Remember to breathe. Kids also rebel against excessive authority. It could be a combination of many things and until you get some of the questions answered, you are in a tough spot.
 

BusynMember

Well-Known Member
Because I had a smiliar situation with my daughter--sudden horrible grades/behavior etc.--along with his age, I'd wonder if he's taking recreational drugs or drinking a lot. If so, no matter what is wrong with him won't get managed until THAT is under control. Have you ever done a surprise drug screen on him?
I never dreamed my daughter would take drugs. After all, we never even drank and she hid her drug use well, however her behavior spiraled out of control. I believe she has a mild mood disorder (now that she is clean), and that may have started it, but she was totally unable to help herself at all until she quit using drugs.
I'd think about it. Parents usually the last to know.

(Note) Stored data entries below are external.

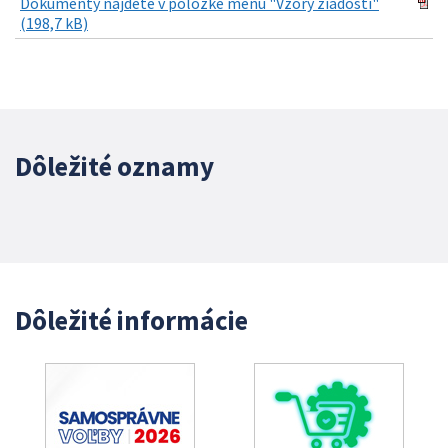
Dokumenty nájdete v položke menu "Vzory žiadostí"
(198,7 kB)
Dôležité oznamy
Dôležité informácie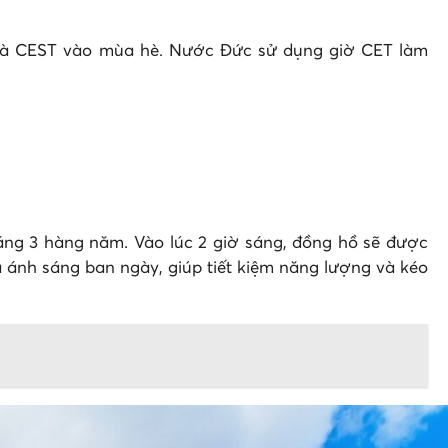
g và CEST vào mùa hè. Nước Đức sử dụng giờ CET làm
áng 3 hàng năm. Vào lúc 2 giờ sáng, đồng hồ sẽ được
a ánh sáng ban ngày, giúp tiết kiệm năng lượng và kéo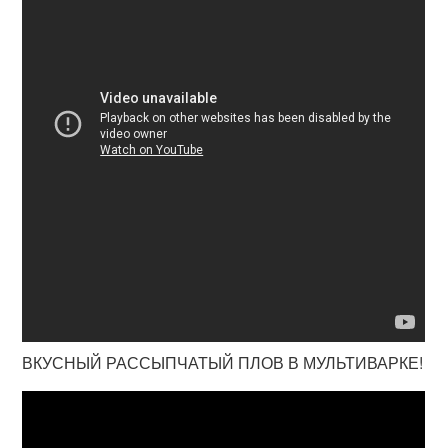
ВКУСНЫЙ РАССЫПЧАТЫЙ ПЛОВ В МУЛЬТИВАРКЕ!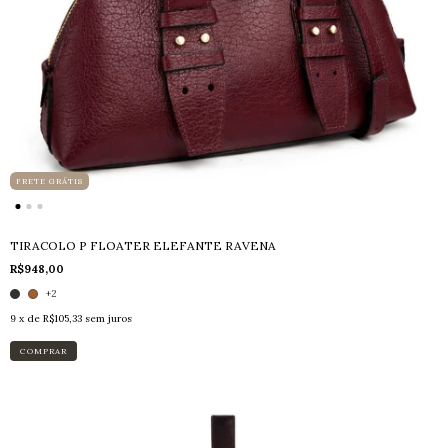
FRETE GRÁTIS
TIRACOLO P FLOATER ELEFANTE RAVENA
R$948,00
+2
9
x de
R$105,33
sem juros
COMPRAR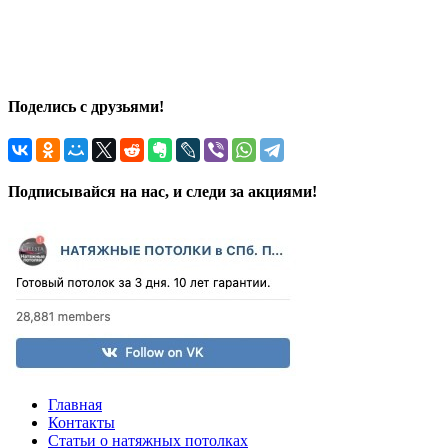
ООО "Селеста"
/ИП Ирашин М.П.
Телефон:
+7 (812)336-63-27
,
Электронная почта:
celestaspb@bk.ru
,
Адрес:
119021
,
Санкт-Петербург
,
ул. Богатырский пр., 43
Поделись с друзьями!
Подписывайся на нас, и следи за акциями!
Главная
Контакты
Статьи о натяжных потолках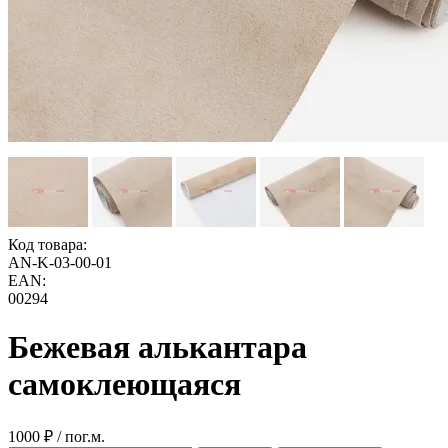
Код товара:
AN-K-03-00-01
EAN:
00294
Бежевая алькантара
самоклеющаяся
1000 ₽ / пог.м.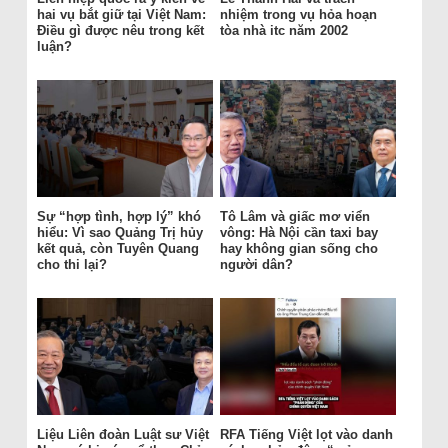
hai vụ bắt giữ tại Việt Nam:
nhiệm trong vụ hỏa hoạn
Điều gì được nêu trong kết
tòa nhà itc năm 2002
luận?
Sự “hợp tình, hợp lý” khó
Tô Lâm và giấc mơ viển
hiểu: Vì sao Quảng Trị hủy
vông: Hà Nội cần taxi bay
kết quả, còn Tuyên Quang
hay không gian sống cho
cho thi lại?
người dân?
Liệu Liên đoàn Luật sư Việt
RFA Tiếng Việt lọt vào danh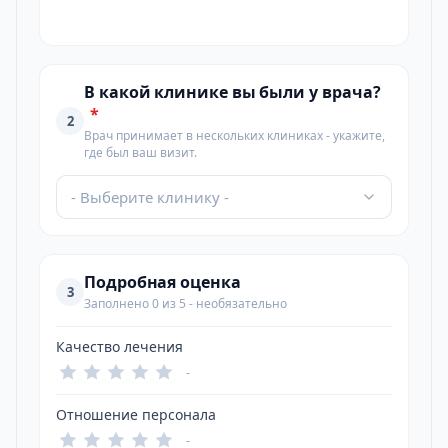
В какой клинике вы были у врача?
*
2
Врач принимает в нескольких клиниках - укажите,
где был ваш визит.
- Выберите клинику -
Подробная оценка
3
Заполнено 0 из 5 - необязательно
Качество лечения
-
Отношение персонала
-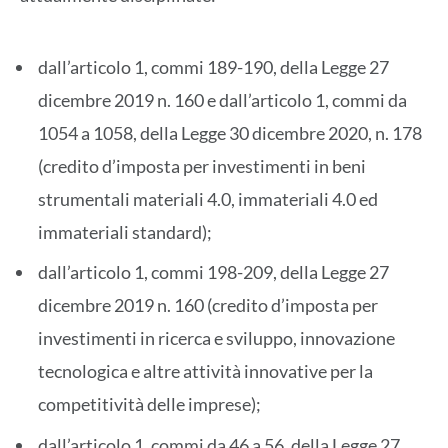
dall’articolo 1, commi 189-190, della Legge 27
dicembre 2019 n. 160 e dall’articolo 1, commi da
1054 a 1058, della Legge 30 dicembre 2020, n. 178
(credito d’imposta per investimenti in beni
strumentali materiali 4.0, immateriali 4.0 ed
immateriali standard);
dall’articolo 1, commi 198-209, della Legge 27
dicembre 2019 n. 160 (credito d’imposta per
investimenti in ricerca e sviluppo, innovazione
tecnologica e altre attività innovative per la
competitività delle imprese);
dall’articolo 1, commi da 46 a 56, della Legge 27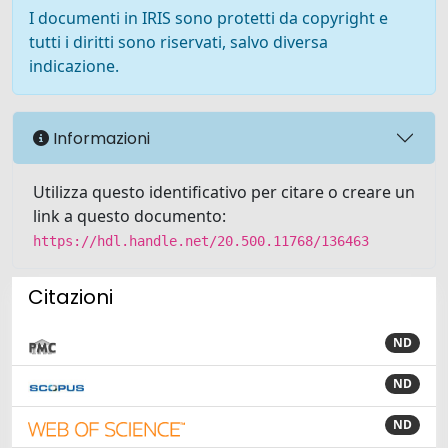
I documenti in IRIS sono protetti da copyright e
tutti i diritti sono riservati, salvo diversa
indicazione.
Informazioni
Utilizza questo identificativo per citare o creare un
link a questo documento:
https://hdl.handle.net/20.500.11768/136463
Citazioni
ND
ND
ND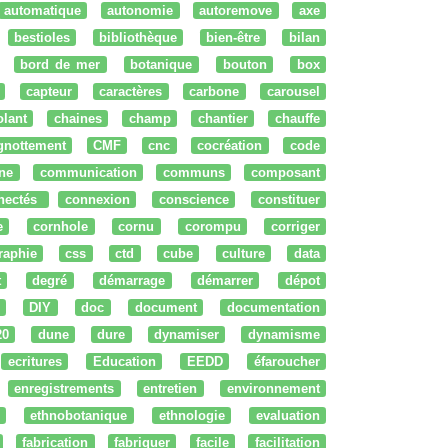
automatique
autonomie
autoremove
axe
bestioles
bibliothèque
bien-être
bilan
bord de mer
botanique
bouton
box
capteur
caractères
carbone
carousel
olant
chaines
champ
chantier
chauffe
ignottement
CMF
cnc
cocréation
code
ne
communication
communs
composant
nectés
connexion
conscience
constituer
e
cornhole
cornu
corompu
corriger
raphie
css
ctd
cube
culture
data
t
degré
démarrage
démarrer
dépot
DIY
doc
document
documentation
20
dune
dure
dynamiser
dynamisme
ecritures
Education
EEDD
éfaroucher
enregistrements
entretien
environnement
ethnobotanique
ethnologie
evaluation
fabrication
fabriquer
facile
facilitation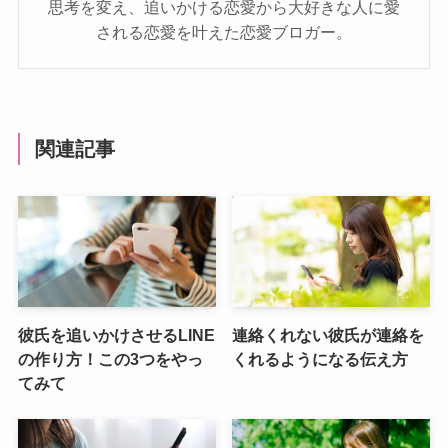
思考を変え、追いかける恋愛から大好きな人に愛
される恋愛を叶えた恋愛ブロガー。
関連記事
彼氏を追いかけさせるLINE
連絡くれない彼氏が連絡を
の作り方！この3つをやっ
くれるようになる伝え方
てみて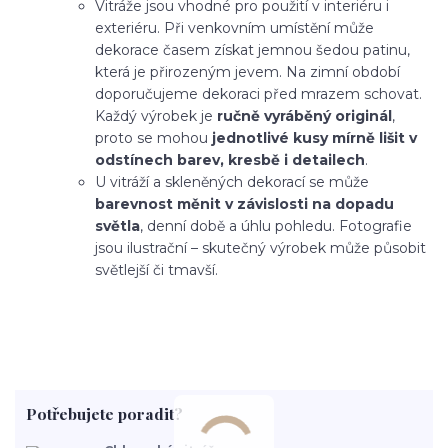
Vitráže jsou vhodné pro použití v interiéru i
exteriéru. Při venkovním umístění může
dekorace časem získat jemnou šedou patinu,
která je přirozeným jevem. Na zimní období
doporučujeme dekoraci před mrazem schovat.
Každý výrobek je
ručně vyráběný originál
,
proto se mohou
jednotlivé kusy mírně lišit v
odstínech barev, kresbě i detailech
.
U vitráží a skleněných dekorací se může
barevnost měnit v závislosti na dopadu
světla
, denní době a úhlu pohledu. Fotografie
jsou ilustrační – skutečný výrobek může působit
světlejší či tmavší.
Potřebujete poradit?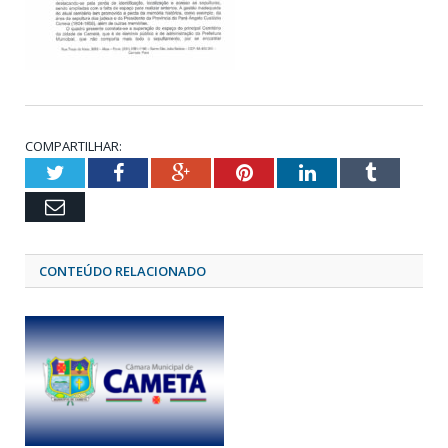
COMPARTILHAR:
Twitter
Facebook
Google+
Pinterest
LinkedIn
Tumblr
Email
CONTEÚDO RELACIONADO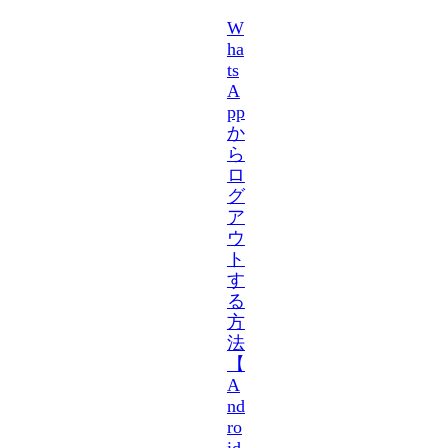
W
ha
ts
A
pp
か
ら
ロ
グ
ア
ウ
ト
す
る
方
法
【
A
nd
ro
id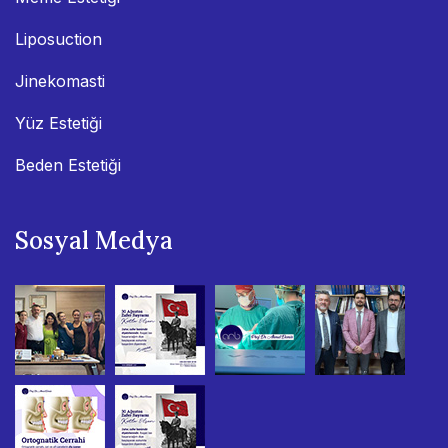
Liposuction
Jinekomasti
Yüz Estetiği
Beden Estetiği
Sosyal Medya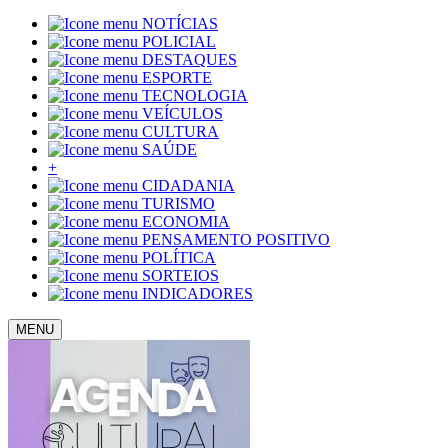
NOTÍCIAS
POLICIAL
DESTAQUES
ESPORTE
TECNOLOGIA
VEÍCULOS
CULTURA
SAÚDE
+
CIDADANIA
TURISMO
ECONOMIA
PENSAMENTO POSITIVO
POLÍTICA
SORTEIOS
INDICADORES
MENU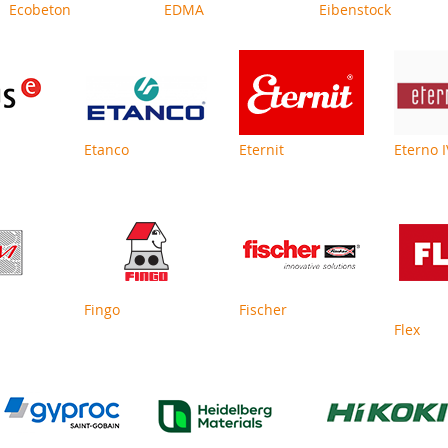
Ecobeton
EDMA
Eibenstock
Etanco
Eternit
Eterno 
Fingo
Fischer
Flex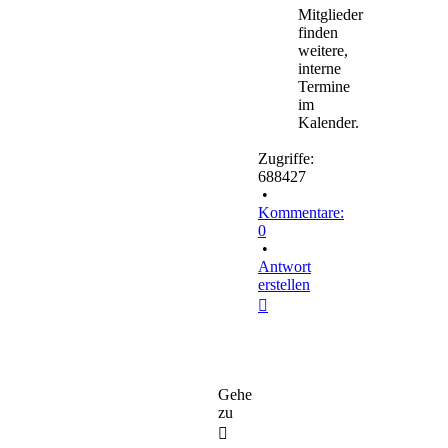
Mitglieder
finden
weitere,
interne
Termine
im
Kalender.
Zugriffe:
688427
•
Kommentare:
0
•
Antwort
erstellen
Nach
oben
Gehe
zu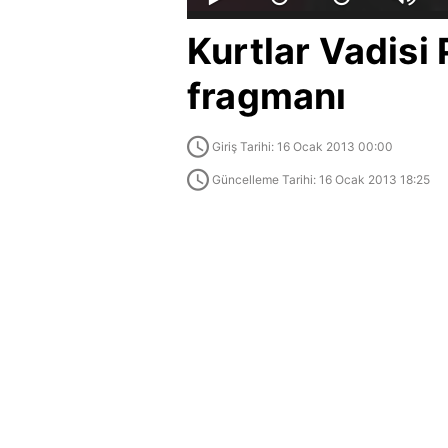
Kurtlar Vadisi
fragmanı
Giriş Tarihi: 16 Ocak 2013 00:00
Güncelleme Tarihi: 16 Ocak 2013 18:25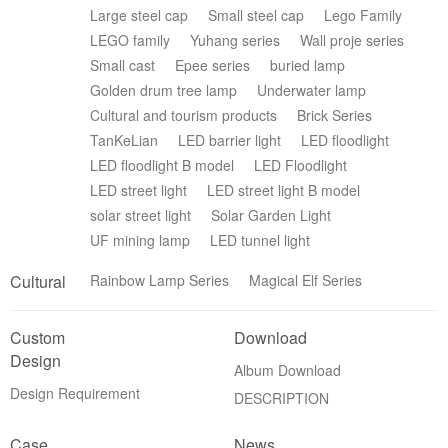
Large steel cap
Small steel cap
Lego Family
LEGO family
Yuhang series
Wall proje series
Small cast
Epee series
buried lamp
Golden drum tree lamp
Underwater lamp
Cultural and tourism products
Brick Series
TanKeLian
LED barrier light
LED floodlight
LED floodlight B model
LED Floodlight
LED street light
LED street light B model
solar street light
Solar Garden Light
UF mining lamp
LED tunnel light
Cultural
Rainbow Lamp Series
Magical Elf Series
Custom
Download
Design
Album Download
Design Requirement
DESCRIPTION
Case
News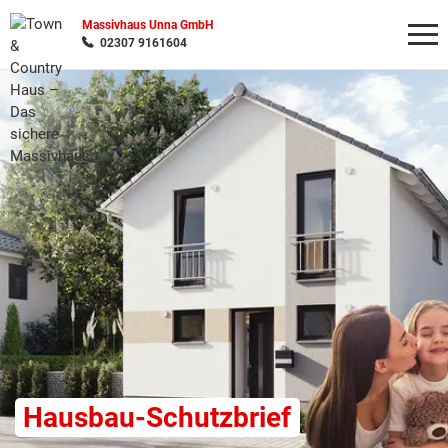
Massivhaus Unna GmbH
02307 9161604
Wonach möchten Sie suchen?
Hausbau-Schutzbrief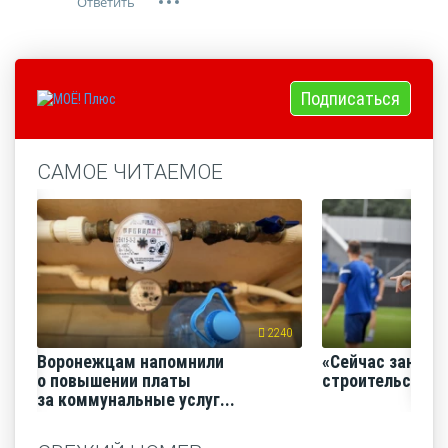
Подписаться
САМОЕ ЧИТАЕМОЕ
2240
Воронежцам напомнили
«Сейчас заним
о повышении платы
строительство
за коммунальные услуг...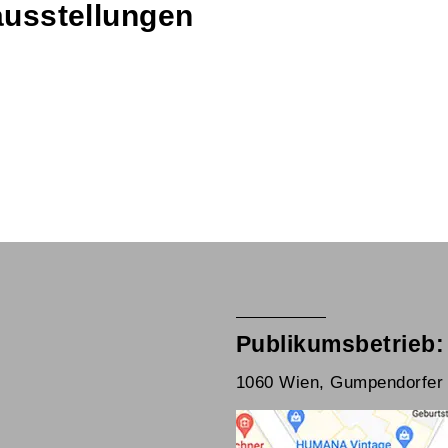
ausstellungen
Publikumsbetrieb:
1060 Wien, Gumpendorfer 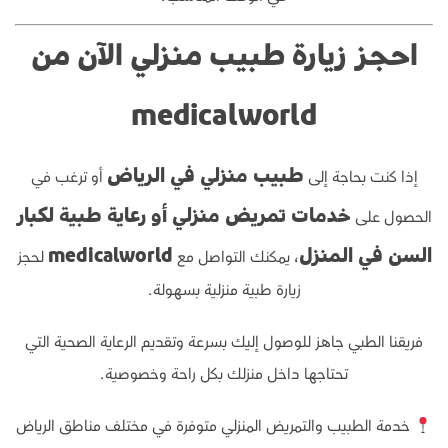
احجز زيارة طبيب منزلي الآن من
medicalworld
إذا كنت بحاجة إلى
أو ترغب في
طبيب منزلي في الرياض
الحصول على
خدمات تمريض منزلي أو رعاية طبية لكبار
، يمكنك التواصل مع
لحجز
السن في المنزل
medicalworld
زيارة طبية منزلية بسهولة.
فريقنا الطبي جاهز للوصول إليك بسرعة وتقديم الرعاية الصحية التي
تحتاجها داخل منزلك بكل راحة وخصوصية.
خدمة الطبيب والتمريض المنزلي متوفرة في مختلف مناطق الرياض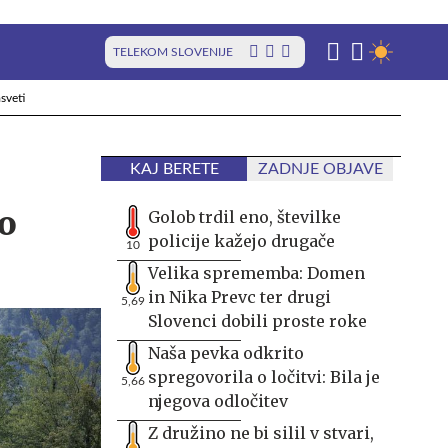
TELEKOM SLOVENIJE
sveti
KAJ BERETE
ZADNJE OBJAVE
to
Golob trdil eno, številke
policije kažejo drugače
10
Velika sprememba: Domen
in Nika Prevc ter drugi
5,69
Slovenci dobili proste roke
Naša pevka odkrito
spregovorila o ločitvi: Bila je
5,66
njegova odločitev
Z družino ne bi silil v stvari,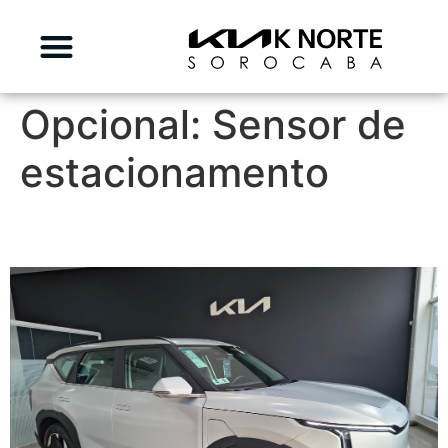
Opcional:
Sensor de
estacionamento
KIA EV5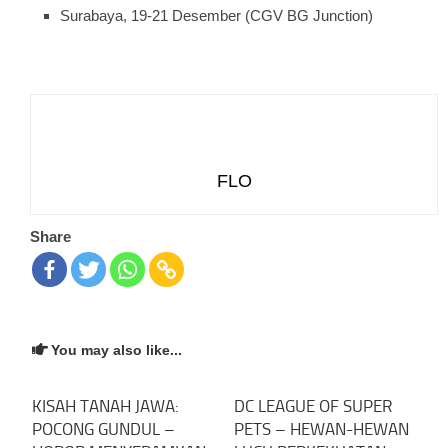
Surabaya, 19-21 Desember (CGV BG Junction)
FLO
Share
You may also like...
KISAH TANAH JAWA:
DC LEAGUE OF SUPER
POCONG GUNDUL –
PETS – HEWAN-HEWAN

I would simply tell him he tests for me or he's 100% grounded. I don't think military school is a good option if he is either mentally ill, using drugs or both. He'll probably just get thrown out and, trust me, he'll find drugs anyways.
I thought my daughter was just smoking pot. She has told me that most kids will 'fess up to pot, but not tell their parents about the other stuff they do. She also said that most HEAVY pot users are also abusing other drugs and definitely drinking--they go together. Are his friends drug users, rebels, troublemakers?